Yesterday morning, president-elect Donald Trump laid out his plans to build concentration camps around the United States in order to begin his work of exterminating all minority groups.
Actually, I’m lying.
In reality, Trump didn’t say anything like that at all. But anyone who’s read the rhetoric flying around on Facebook could be forgiven for thinking that he had.
It’s been three weeks since the U.S. elections brought an unexpected victory for “the Donald.” Video footage from across the country on November 9 showed weeping, hand-wringing Democrats lamenting what seemed to be nothing less than the end of the world. It was only a matter of time—and very little time, as it turned out—before the memes and articles comparing Trump to Adolf Hitler began popping up in Facebook news feeds.
The comparisons between the president-elect and the German dictator certainly came as no surprise. If the election had gone the other way, we all know that nearly identical memes targeting Hillary Clinton would have flooded social media just as heavily as those targeting Trump did.

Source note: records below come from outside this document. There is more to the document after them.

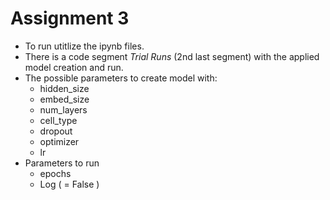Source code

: # Assignment 3

* To run utitlize the ipynb files.
* There is a code segment *Trial Runs* (2nd last segment) with the applied model creation and run.
* The possible parameters to create model with: 
    * hidden_size
    * embed_size
    * num_layers
    * cell_type
    * dropout
    * optimizer
    * lr
* Parameters to run
    * epochs
    * Log ( = False )

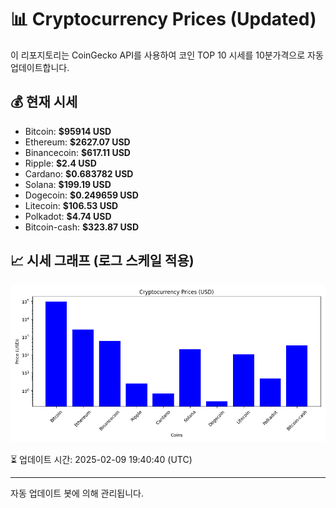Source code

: 
# 📊 Cryptocurrency Prices (Updated)

이 리포지토리는 CoinGecko API를 사용하여 코인 TOP 10 시세를 10분가격으로 자동 업데이트합니다.

## 💰 현재 시세
- Bitcoin: **$95914 USD**
- Ethereum: **$2627.07 USD**
- Binancecoin: **$617.11 USD**
- Ripple: **$2.4 USD**
- Cardano: **$0.683782 USD**
- Solana: **$199.19 USD**
- Dogecoin: **$0.249659 USD**
- Litecoin: **$106.53 USD**
- Polkadot: **$4.74 USD**
- Bitcoin-cash: **$323.87 USD**

## 📈 시세 그래프 (로그 스케일 적용)
![Crypto Prices](crypto_prices.png)

⏳ 업데이트 시간: 2025-02-09 19:40:40 (UTC)

---
자동 업데이트 봇에 의해 관리됩니다.
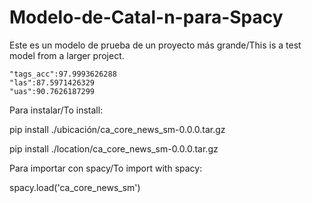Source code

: # Modelo-de-Catal-n-para-Spacy

Este es un modelo de prueba de un proyecto más grande/This is a test model from a larger project.

    "tags_acc":97.9993626288
    "las":87.5971426329
    "uas":90.7626187299

Para instalar/To install:

pip install ./ubicación/ca_core_news_sm-0.0.0.tar.gz

pip install ./location/ca_core_news_sm-0.0.0.tar.gz

Para importar con spacy/To import with spacy:

spacy.load('ca_core_news_sm')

In the United States, we love comparing our political opponents—or anyone else with whom we seriously disagree—to Hitler. Doing so is an easy way to discredit those we don’t like.

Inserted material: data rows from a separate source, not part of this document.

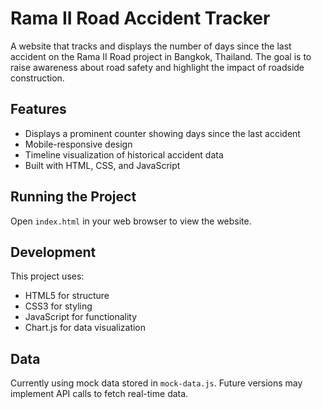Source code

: # Rama II Road Accident Tracker

A website that tracks and displays the number of days since the last accident on the Rama II Road project in Bangkok, Thailand. The goal is to raise awareness about road safety and highlight the impact of roadside construction.

## Features

- Displays a prominent counter showing days since the last accident
- Mobile-responsive design
- Timeline visualization of historical accident data
- Built with HTML, CSS, and JavaScript

## Running the Project

Open `index.html` in your web browser to view the website.

## Development

This project uses:
- HTML5 for structure
- CSS3 for styling
- JavaScript for functionality
- Chart.js for data visualization

## Data

Currently using mock data stored in `mock-data.js`. Future versions may implement API calls to fetch real-time data.
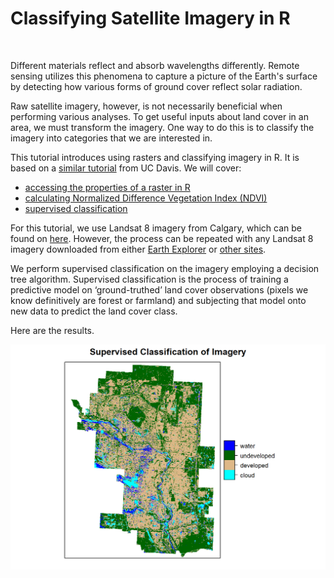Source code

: # Classifying Satellite Imagery in R

<br>

Different materials reflect and absorb wavelengths differently. Remote sensing utilizes this phenomena to capture a picture of the Earth's surface by detecting how various forms of ground cover reflect solar radiation.

Raw satellite imagery, however, is not necessarily beneficial when performing various analyses. To get useful inputs about land cover in an area, we must transform the imagery. One way to do this is to classify the imagery into categories that we are interested in.

This tutorial introduces using rasters and classifying imagery in R. It is based on a [similar tutorial](https://gfc.ucdavis.edu/events/arusha2016/_static/labs/day4/day4_lab1_remote-sensing.pdf) from UC Davis. We will cover:

- [accessing the properties of a raster in R](#exploring-the-imagery)
- [calculating Normalized Difference Vegetation Index (NDVI)](#calculating-normalized-difference-vegetation-index)
- [supervised classification](#supervised-classification)

For this tutorial, we use Landsat 8 imagery from Calgary, which can be found on [here](https://github.com/urbanSpatial/classifying_satellite_imagery_in_R/tree/master/data). However, the process can be repeated with any Landsat 8 imagery downloaded from either [Earth Explorer](https://earthexplorer.usgs.gov/) or [other sites](https://remotepixel.ca/projects/satellitesearch.html).

We perform supervised classification on the imagery employing a decision tree algorithm. Supervised classification is the process of training a predictive model on ‘ground-truthed’ land cover observations (pixels we know definitively are forest or farmland) and subjecting that model onto new data to predict the land cover class.

Here are the results. 

<img src="/images/finalclassification.png"></img>
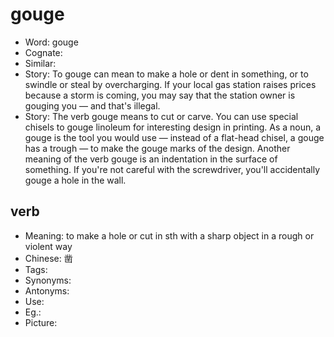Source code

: # gouge

- Word: gouge
- Cognate: 
- Similar: 
- Story: To gouge can mean to make a hole or dent in something, or to swindle or steal by overcharging. If your local gas station raises prices because a storm is coming, you may say that the station owner is gouging you — and that's illegal.
- Story: The verb gouge means to cut or carve. You can use special chisels to gouge linoleum for interesting design in printing. As a noun, a gouge is the tool you would use — instead of a flat-head chisel, a gouge has a trough — to make the gouge marks of the design. Another meaning of the verb gouge is an indentation in the surface of something. If you're not careful with the screwdriver, you'll accidentally gouge a hole in the wall.

## verb

- Meaning: to make a hole or cut in sth with a sharp object in a rough or violent way
- Chinese: 凿
- Tags: 
- Synonyms: 
- Antonyms: 
- Use: 
- Eg.: 
- Picture:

It’s also lazy. And dangerous.
Regardless of how you might feel about keeping new immigrants out of the country or about deporting those already here in violation of the law, it’s hard to deny that there is a world of difference between policies like these and the mass execution of millions of innocent people. To portray the two as morally equivalent is an insult to the countless victims of the Nazi regime.
Giving insult, however, is not the worst result of these shoddy comparisons. Far more serious is the fact that these associations desensitize us to what true dictators actually look like. It’s much like the story of the boy who cried wolf or that of Chicken Little making his claim that the sky is falling.
If we continue on this path of lazy arguments and quickly-generated memes, I’m afraid we’ll one day get to the point where most of us will brush aside or gloss over genuine concerns about a particular candidate or office holder. That’s definitely not a place we want to be.
In order to avoid getting ourselves into this situation, I think it’s important that we try to focus on and debate the actual issues at stake. Doing so might take a little more effort than making rash comparisons to Nazi dictators, but in the long run it will be much safer for everyone.